In conclusion, a wider assessment of mediation in family and matrimonial disputes in India has revealed various difficulties, patterns and elements touching on the dispute settlement process. The study established the significance of an evidence-based approach and reforms within court-connected mediation framework to enhance efficient and fair dispute resolution mechanisms. On one hand, the piece justifies the necessity to have a settled stand on pre-litigation mediation in India, while at the same time, there prevails a need to bring forth a comprehensive training for mediators so that they can handle issues effectively. 

In addition, this research focused on gender disparity with regard to representation; emphasizes on how the institution of  marriage is considered  more significant  than what is best for individuals; and insufficient training of mediators.
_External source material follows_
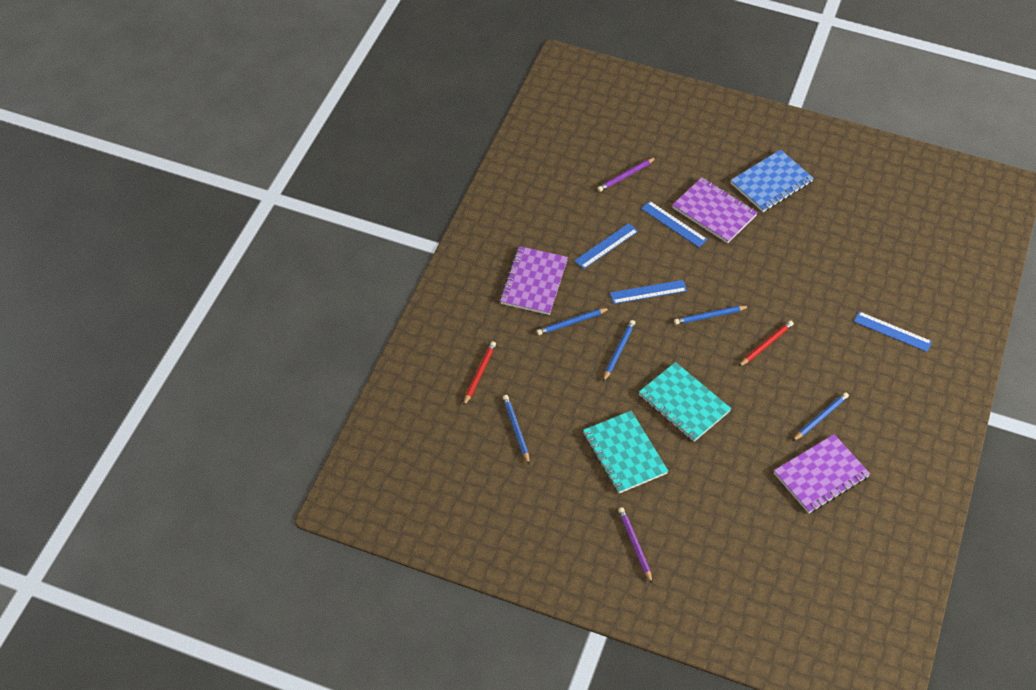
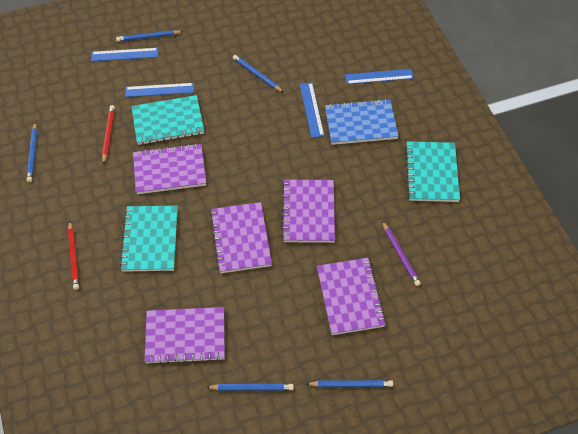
purple notebook: [500,246,568,315] [672,177,758,243] [774,434,870,513] = 3 -> [133,143,206,194] [145,307,225,365] [210,202,272,273] [281,180,335,243] [317,258,386,335] = 5
purple pencil: [597,157,656,192] [618,507,652,583] = 2 -> [382,221,421,286] = 1
turquoise notebook: [583,411,668,493] [639,362,731,442] = 2 -> [120,206,178,272] [131,95,204,145] [405,141,460,202] = 3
It also examined historical context of the Indian alternative dispute resolution mechanisms that would be relevant to this area as well as challenges encountered while solving matrimonial disputes through mediation.

Moreover, it investigated the practical implications of family law mediation by stressing out that awareness campaigns should be conducted so that misconceptions concerning costliness of alternative dispute resolution methods should be eradicated particularly in cases where families are from low income backgrounds. Moreover, it underpinned specialized training for family mediators required such as domestic violence removals according.